Titel | Botanische kunst – Van de Renaissance tot de 19e eeuw |
Van | Chiara Nepi, Andrea Accorsi, Giuseppe Brillante, Elena Percivaldi |
Uitgever | Lecturis |
ISBN | 978 94 622 633 69 |
Verschenen | 23 september 2019 (ja, alweer even geleden, maar niet minder mooi) |
Prijs | € 39,95 |
Verkrijgbaar bij | Alle boekhandels en als je online wilt bestellen, dan bijvoorbeeld hier – dat is beter dan BOL, dan verdient de echte boekhandel van steen en cement ook nog iets. |
Het is een, voor zijn prijs, mooi verzorgd uitgevoerd boek dat zorgvuldig is samengesteld. Het formaat is groter dan gangbaar is, namelijk 27,5 x 31,5 cm, en dat is, omdat het om de afbeeldingen gaat, fijn. Het telt ruim 200 bladzijden.
We bladeren het door en halen een paar voorbeelden aan.
Besler
Leonhart Fuchs kennen we wel, maar daarna komt Basilius Besler. Daar hebben we nog nooit van gehoord. Hij leefde van 1561 tot 1629, in het gunstigste geval dus 68 jaar oud geworden. De man was apotheker en werd gevraagd de planten in de tuinen van de prins-bisschop van Eichstätt in kaart te brengen. In 1613 verscheen Hortus Eystettensis. (Voor de liefhebber, dit werk in twee delen is hier te downloaden.)

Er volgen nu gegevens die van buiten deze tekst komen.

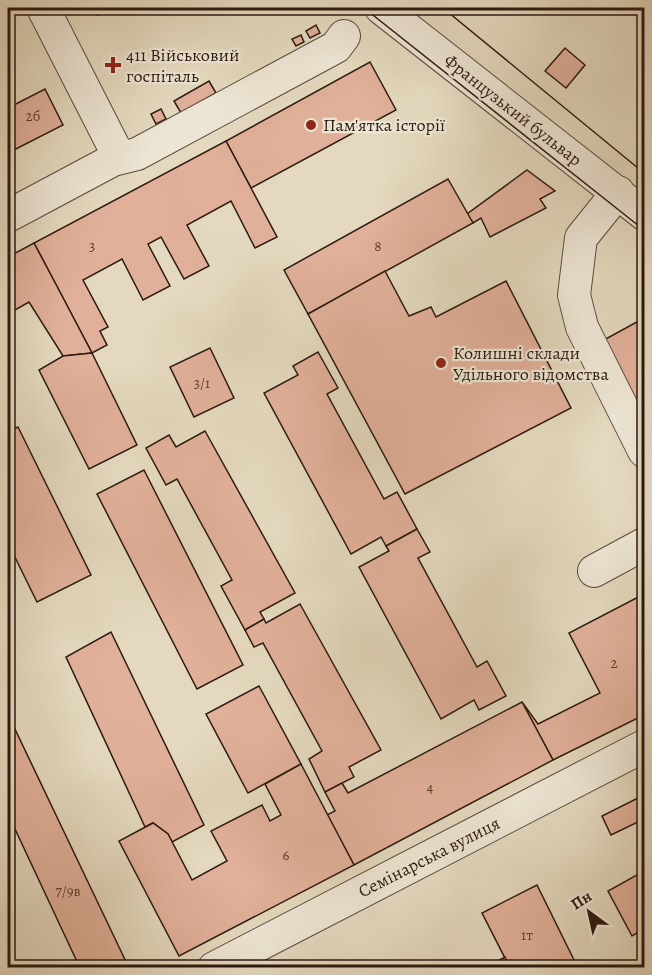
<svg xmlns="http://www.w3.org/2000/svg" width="652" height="975" font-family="Alegreya,serif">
	<rect width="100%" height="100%" fill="#e4d9bf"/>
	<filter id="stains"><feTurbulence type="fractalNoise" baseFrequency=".00333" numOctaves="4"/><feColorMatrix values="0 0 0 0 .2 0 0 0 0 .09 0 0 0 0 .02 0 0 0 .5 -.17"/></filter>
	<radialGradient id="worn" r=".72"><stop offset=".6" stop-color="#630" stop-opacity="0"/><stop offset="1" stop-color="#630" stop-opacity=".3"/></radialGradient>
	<g fill="#e1b09a" stroke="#2d1910" stroke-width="1.5">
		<polygon points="93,8 111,8 97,15"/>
		<polygon points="316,25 320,33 310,38 306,31"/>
		<polygon points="301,35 304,42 296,46 292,39"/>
		<polygon points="565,48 585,65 566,88 545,71"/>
		<polygon points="370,62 396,110 251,188 226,141"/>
		<polygon points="209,81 216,93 181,113 174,101"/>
		<polygon points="45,89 63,125 8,153 8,108"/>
		<polygon points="161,109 166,119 156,124 151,114"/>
		<polygon points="226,141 277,237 255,248 231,201 187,225 209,266 184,279 161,237 148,244 170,286 143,300 122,259 83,280 108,327 100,331 107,345 92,353 34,243"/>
		<polygon points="527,170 555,191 540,199 546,208 490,237 481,218 473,223 467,214"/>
		<polygon points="448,179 473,223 308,314 284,270"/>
		<polygon points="34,243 60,292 92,353 63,356 29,302 8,314 8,257"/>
		<polygon points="385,271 409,316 431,307 436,317 506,281 571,408 405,494 308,314"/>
		<polygon points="644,318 644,419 602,341"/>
		<polygon points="210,348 234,398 194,417 170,367"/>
		<polygon points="318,352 338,388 327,394 384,499 397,492 417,529 386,546 381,537 351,554 264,393 298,375 293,366"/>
		<polygon points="92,353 137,445 89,469 39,370 63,356"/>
		<polygon points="18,427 91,575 37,602 8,543 8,432"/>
		<polygon points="205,431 295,593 260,612 264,619 245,630 221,586 232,580 177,479 166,485 146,448 169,435 176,447"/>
		<polygon points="144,470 243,665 197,689 97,494"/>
		<polygon points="417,529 430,552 418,558 477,667 487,661 506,696 479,710 474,700 441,719 359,567 389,551 386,546"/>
		<polygon points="644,594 644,715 553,760 522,702 538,724 600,693 569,633"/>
		<polygon points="300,604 381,750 349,767 354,777 325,792 309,759 322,751 263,643 254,647 245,630 264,619 266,623"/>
		<polygon points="111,632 204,825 172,842 168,834 153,823 145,827 66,657"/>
		<polygon points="259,686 301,764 248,793 206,714"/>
		<polygon points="522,702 553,760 354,865 327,815 335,811 325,792 342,783 348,793"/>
		<polygon points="13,725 129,968 80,968 8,814 8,728"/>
		<polygon points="301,764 354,865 179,956 119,841 153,823 168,834 192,880 227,861 211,831 262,805 270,821 281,815 265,784"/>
		<polygon points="644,795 644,819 611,835 602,816"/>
		<polygon points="644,871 644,936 642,930 632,936 608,891"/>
		<polygon points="537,885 578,968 510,968 482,913"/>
		<polygon points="8,948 17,968 8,968"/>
		<polygon points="505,957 510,968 485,968"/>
	</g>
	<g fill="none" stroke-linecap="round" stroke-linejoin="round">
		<defs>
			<g id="minor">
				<polyline points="43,8 119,157"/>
				<polyline points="381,8 644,214"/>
				<polyline points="618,192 581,238 574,295 582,327 644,451"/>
				<polyline points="8,216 113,160 137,154 336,47 344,36"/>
				<polyline points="594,571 644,544"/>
				<polyline points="214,968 644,746"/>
			</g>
		</defs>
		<use href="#minor" stroke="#5b493c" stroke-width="34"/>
		<use href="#minor" stroke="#ede6d5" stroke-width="32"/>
		<g stroke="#2d1910" stroke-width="1.5">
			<polyline points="364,8 644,230"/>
			<polyline points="443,8 644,173"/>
		</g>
	</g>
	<g fill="#8f2418" stroke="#ede6d5" stroke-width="2">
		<path d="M110 56h6v6h6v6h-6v6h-6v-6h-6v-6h6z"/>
		<circle cx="311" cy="125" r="6"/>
		<circle cx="441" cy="363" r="6"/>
	</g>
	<g text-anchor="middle" stroke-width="4.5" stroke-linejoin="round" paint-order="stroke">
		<g font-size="15" fill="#5a3f32">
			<text x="33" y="121">2б</text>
			<text x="92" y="251">3</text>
			<text x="378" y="251">8</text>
			<text x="202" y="388">3/1</text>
			<text x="614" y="668">2</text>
			<text x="430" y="792">4</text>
			<text x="286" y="860">6</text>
			<text x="68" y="896">7/9в</text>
			<text x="527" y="940">1т</text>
		</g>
		<g font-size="18" fill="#2d1910" stroke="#ede6d5" text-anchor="start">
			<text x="126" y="61">411 Військовий<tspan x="126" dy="21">госпіталь</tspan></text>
			<text x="323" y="131">Пам'ятка історії</text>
			<text x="453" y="359">Колишні склади<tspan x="453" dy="21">Удільного відомства</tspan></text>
		</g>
		<g font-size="18" fill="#2d1910" stroke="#ede6d5">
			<text transform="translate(513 110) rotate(38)" y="6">Французький бульвар</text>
			<text transform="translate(429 857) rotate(-27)" y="6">Семінарська вулиця</text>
		</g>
	</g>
	<rect width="652" height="975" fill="none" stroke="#e4d9bf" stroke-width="30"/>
	<rect x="9" y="9" width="634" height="957" fill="none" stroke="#2d1910" stroke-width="3"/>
	<rect x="15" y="15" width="622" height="945" fill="none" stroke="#2d1910" stroke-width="1.5"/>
	<g transform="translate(589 912) rotate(327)" stroke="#ede6d5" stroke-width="4.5" paint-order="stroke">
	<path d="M0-4.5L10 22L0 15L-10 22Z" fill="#2d1910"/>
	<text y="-9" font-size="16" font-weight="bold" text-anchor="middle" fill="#2d1910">Пн</text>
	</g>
	<rect width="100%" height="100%" filter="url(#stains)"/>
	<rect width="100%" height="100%" fill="url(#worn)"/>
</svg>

Besler tekende niet zelf, dat was een team van kunstenaars, lezen we. Besler scheef met de hulp van zijn broer en neef.
Is deze tomaat niet prachtig, deze tomaat? Verderop zien we de Melanzana fructu pallido’, de aubergine. Een paarse. En asperges met besjes waarin het zaad. En met Eichstätt hebben we weer een vakantiedoel gevonden, zouden de tuinen van de bisschop er nog zijn?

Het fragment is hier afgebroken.